Most people I know try to do their part in getting over their own angst: donating for causes they are passionate about, taking trips to parts of the world that need a caring hand, giving up on creature comforts, etc. And the people I talk about are the regular kind -- people with jobs and a family, people who pay mortgages, and have car loans; people who can't exactly quit everything they have and go to Tibet, for instance. But I always notice that most people are not completely happy with their lives, despite everything they have been able to build for themselves. Something is always inadequate -- either it's a job, a relationship, or lack of sleep because of a newborn, a house that's too small, or a car too slow, the dress is too tight or food that's not just right, all of which are valid reasons for frustration. And then there are those few I have been fortunate to interact with, those who seem genuinely happy, rolling with the punches life's throwing at them. People who take setbacks like the changing seasons, once too cold and frigid will soon change to glorious warmth and sunshine.

And then, it came to me -- the reason for my frustration. I want people, including myself, to be happy! I want everyone around me to realize that there is so much more good than bad, so much more to be thankful for than not, and so much more happiness, if we only knew where to look for it. The I-don't-care-what-today-might-bring-but-I-will-be-happy happy, the stop-and-look-at-how-far-you-have-come-in-the-last-ten-years happy, and the I-am-so-grateful-I-have-a-healthy-body happy!
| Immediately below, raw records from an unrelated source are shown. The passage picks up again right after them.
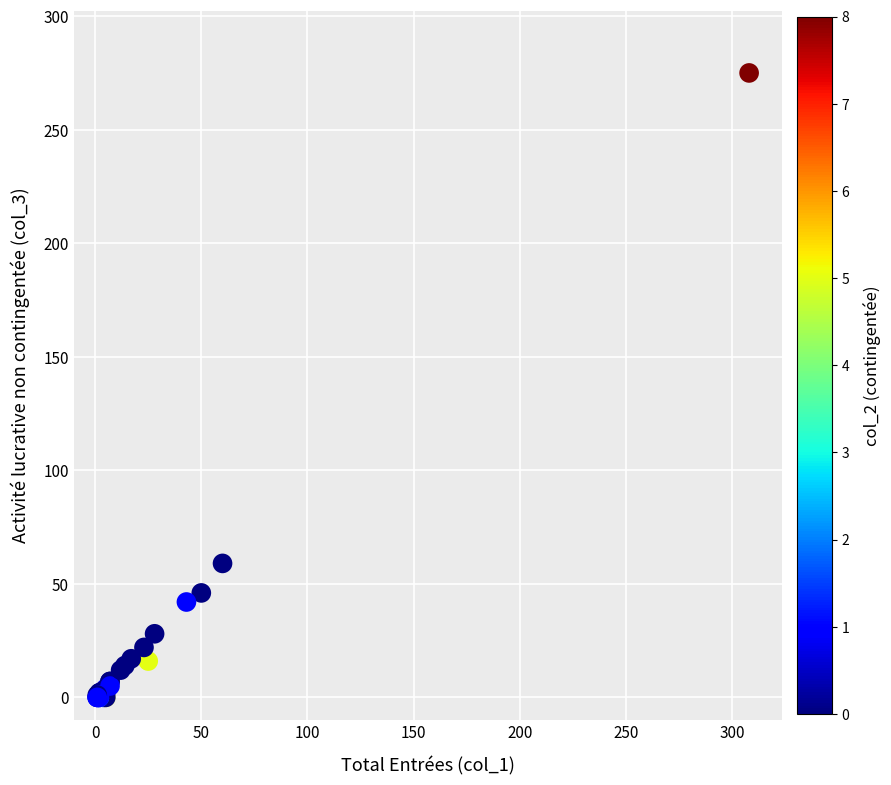

What Y value in the scatter plot is closest to 137?

59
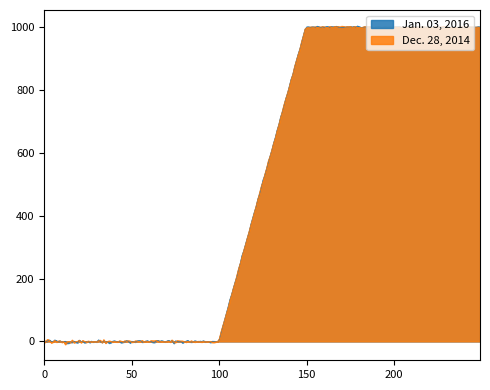

True or false: Jan. 03, 2016 and Dec. 28, 2014 intersect in this chart.

False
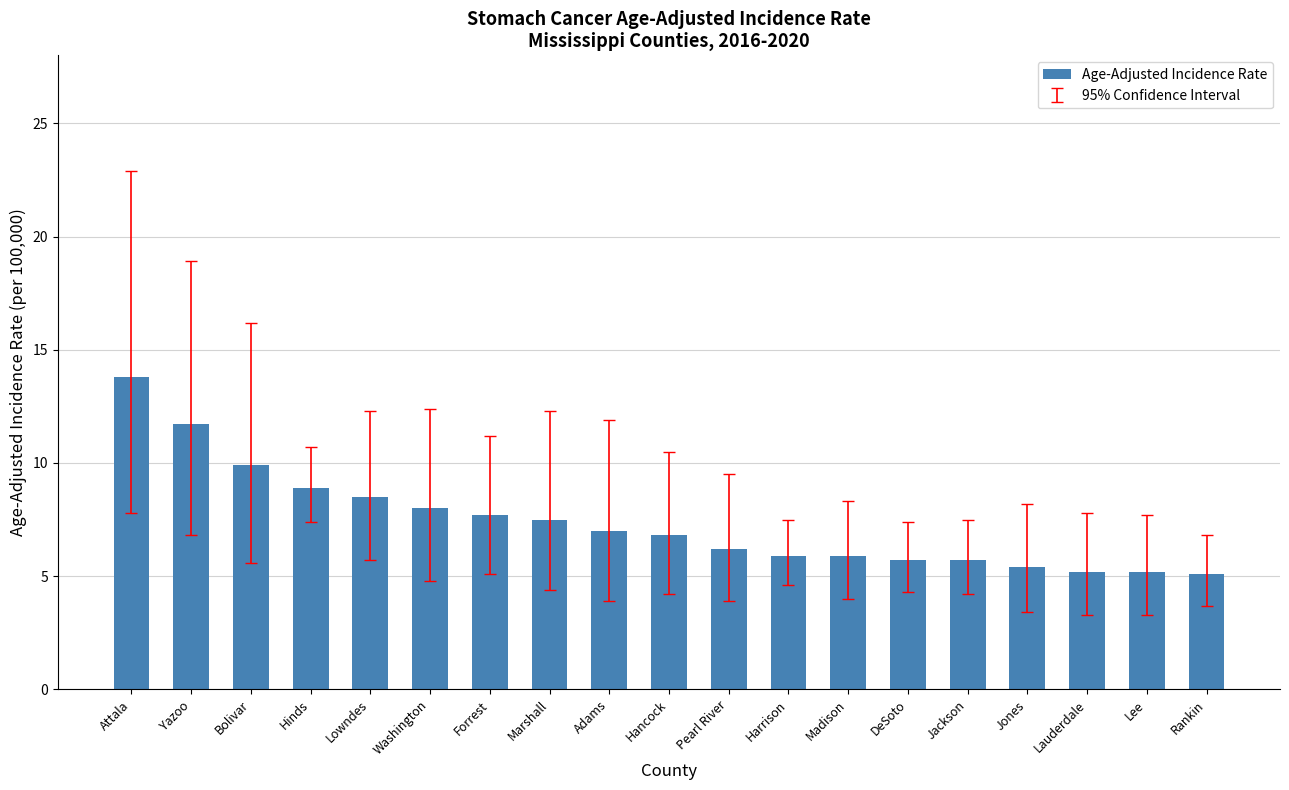

Which has a higher value, Jackson or Marshall?

Marshall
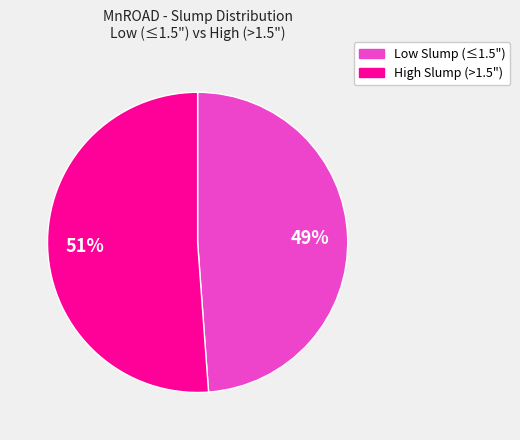

Does any single category account for the majority?

Yes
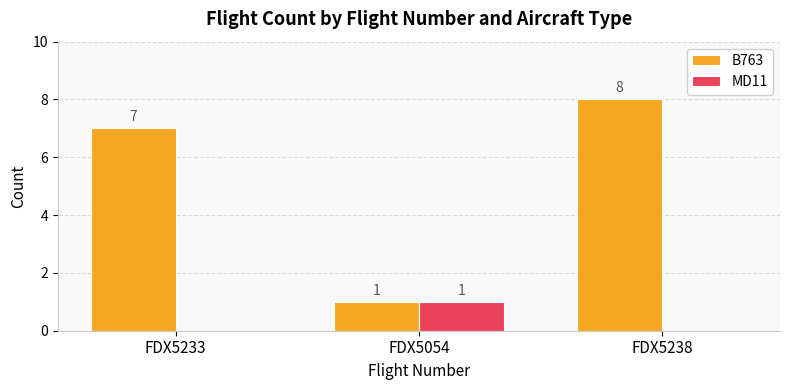

True or false: B763 has a value of 0 at FDX5054.

False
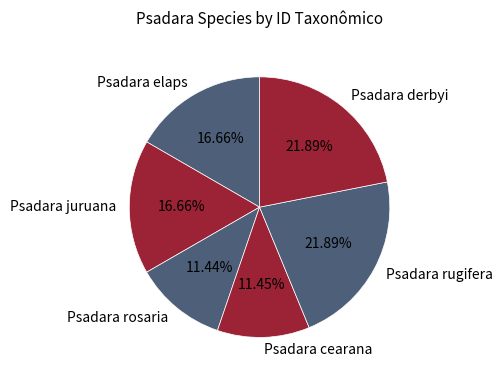

How many segments does this pie chart have?

6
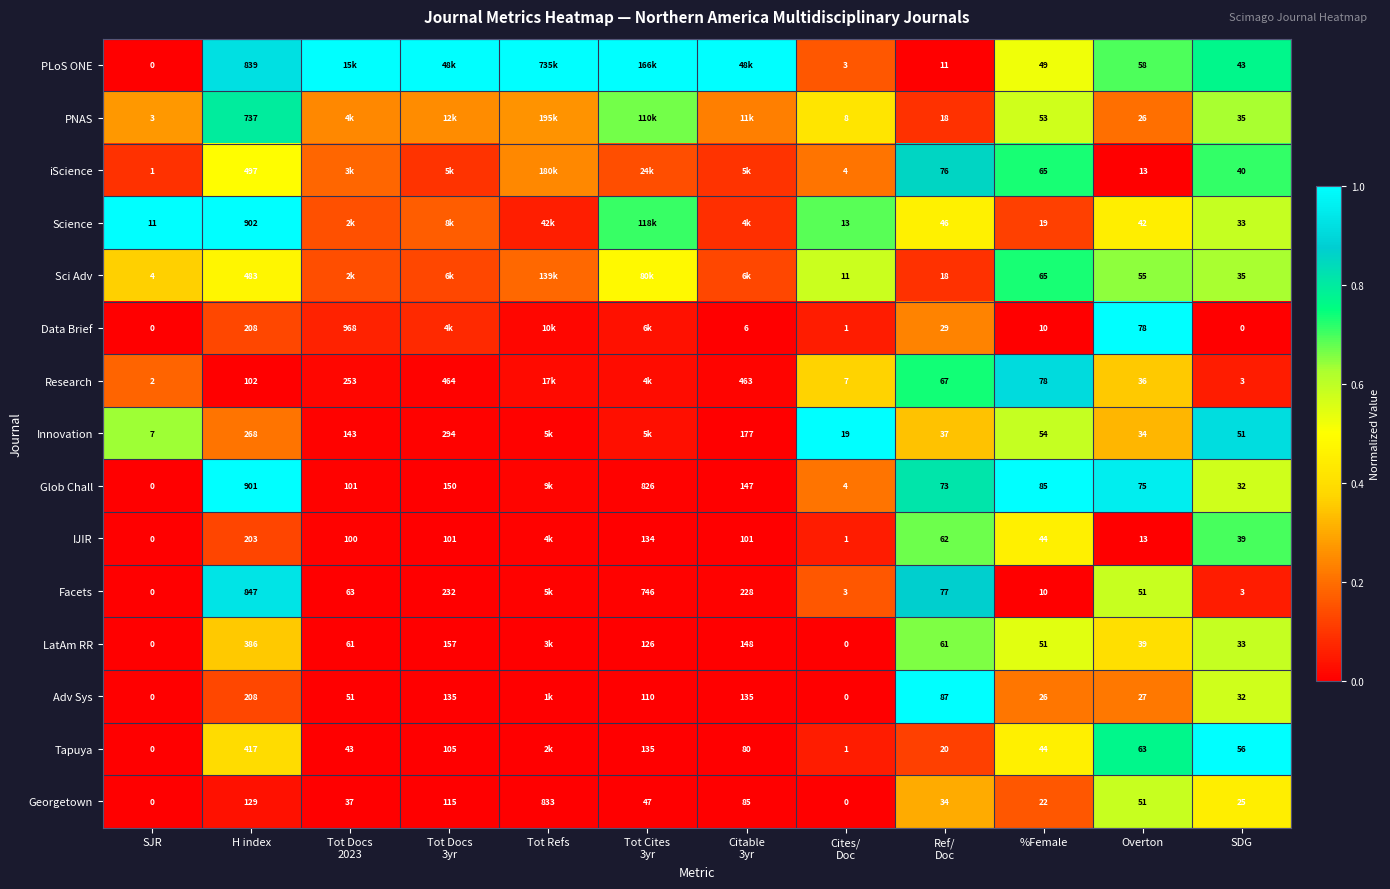

Which category has the highest value in the Georgetown series?

Tot Refs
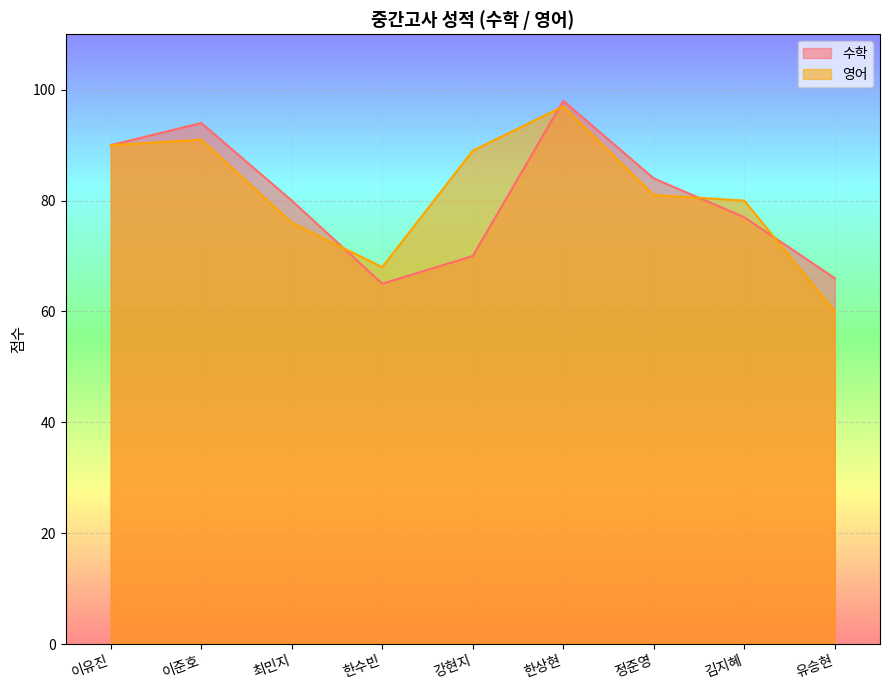

How many intersections are there between 수학 and 영어?

4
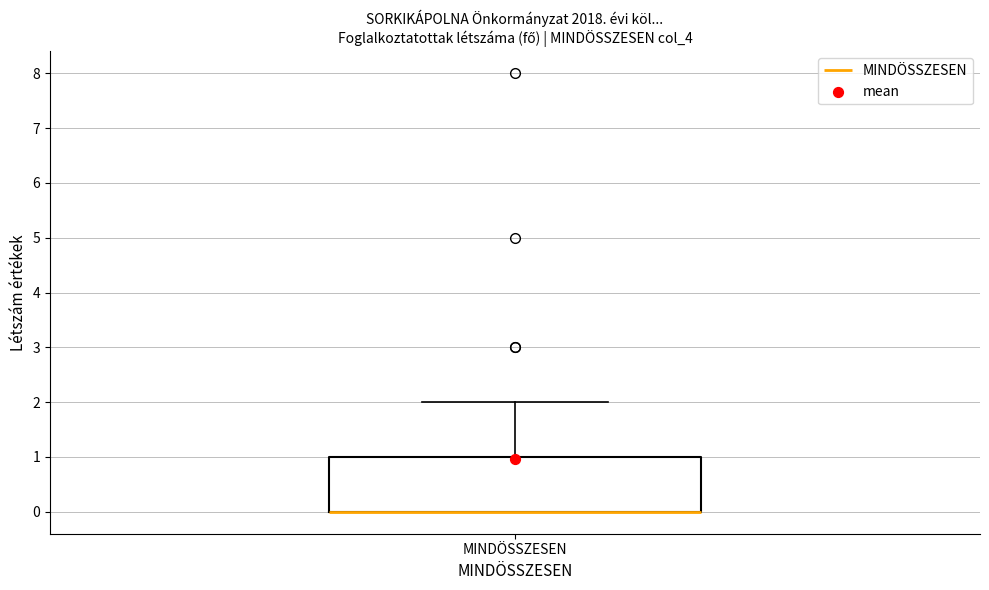

Read this box plot against the y-axis: the position of the median line, the range covered by the box, and the ends of both whiskers. The values are not printed on the chart, so give them approximately, as read against the axis.

median 0 (drawn on the box's lower edge), box 0 to 1, whiskers 0 to 2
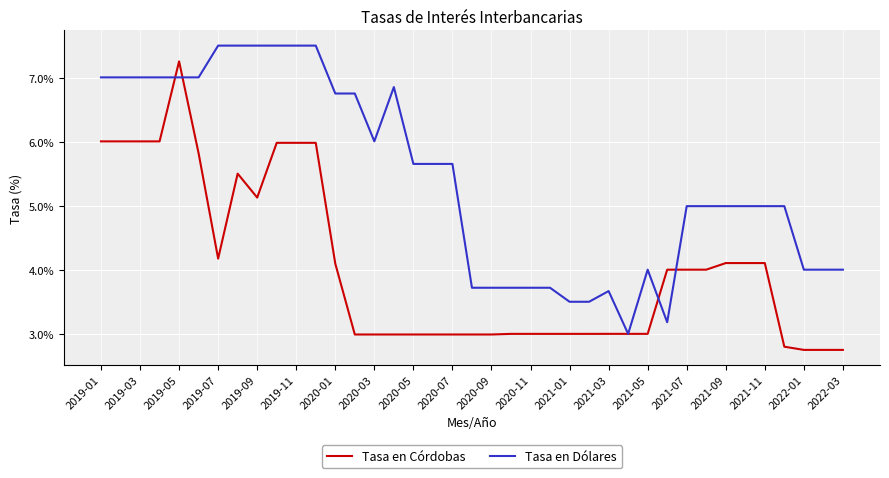

Which series has the largest total across all categories?

Tasa en Dólares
If everyone is aiming towards happiness as a state of being, and feels grateful about a tremendously fortunate life, then there will be a higher understanding of the misfortunes of others. We, as human beings, are inherently destructive and sadistic (if you don't believe me just read the news), so a state of contention with self is something that has to be actually practiced to achieve. And by happy or content, I don't mean that one can never feel any other sentiment. It is just the ability to step out of a debilitating emotional state into a state of understanding that one can deal with.

And how can we do that? Let's start simple. Let's make a list of all the things in our life that we are grateful for, and a list of our passions -- things that we would do if there was nothing else to do. And then let's try to figure out a life that allows us to do those things for as long as is humanly and practically possible. It could be for only a few minutes every day, or a few hours every week! It could be anything that brings to closer to yourself but you never seem to have the time for; a book you always wanted to read (even if it's a few lines a time), a painting you've always imagined you'd make (even a postcard sized one), dancing a few steps that take your breath away, talking to a close friend from a lifetime ago, a ride on the bus with nowhere to go, a chance to pet a dog on the street, a smile to everyone you meet in the morning, or the evening, one cup of delightfully brewed coffee, a long soak in the bathtub, buying a bunch of flowers for your living room, or a tune that you heard when you were little. It could be anything and it doesn't have to cost much.

And it should make you so completely happy that you forget about everything unhappy in your life, even if it's only for that moment! Once you find that thing, or things, practice it. And be sure to revel in that happiness, take it all in. Let your body and your mind swim with glorious delight in the heartwarming ripples it creates. And then replicate it whenever you get a chance. I promise you will feel a lot lighter than you have felt before, and much better than any expensive vacation or massage you could have taken. And if you are unable to find what works for you, ask those near and dear to you, like your mom or your best friend -- they will know. And then one day maybe, just maybe, we will all be able to stop worrying about the shortcomings of our own lives, and start thinking about those of who really need our attention. But until then, let's give our souls a little bit of what they have so longed for!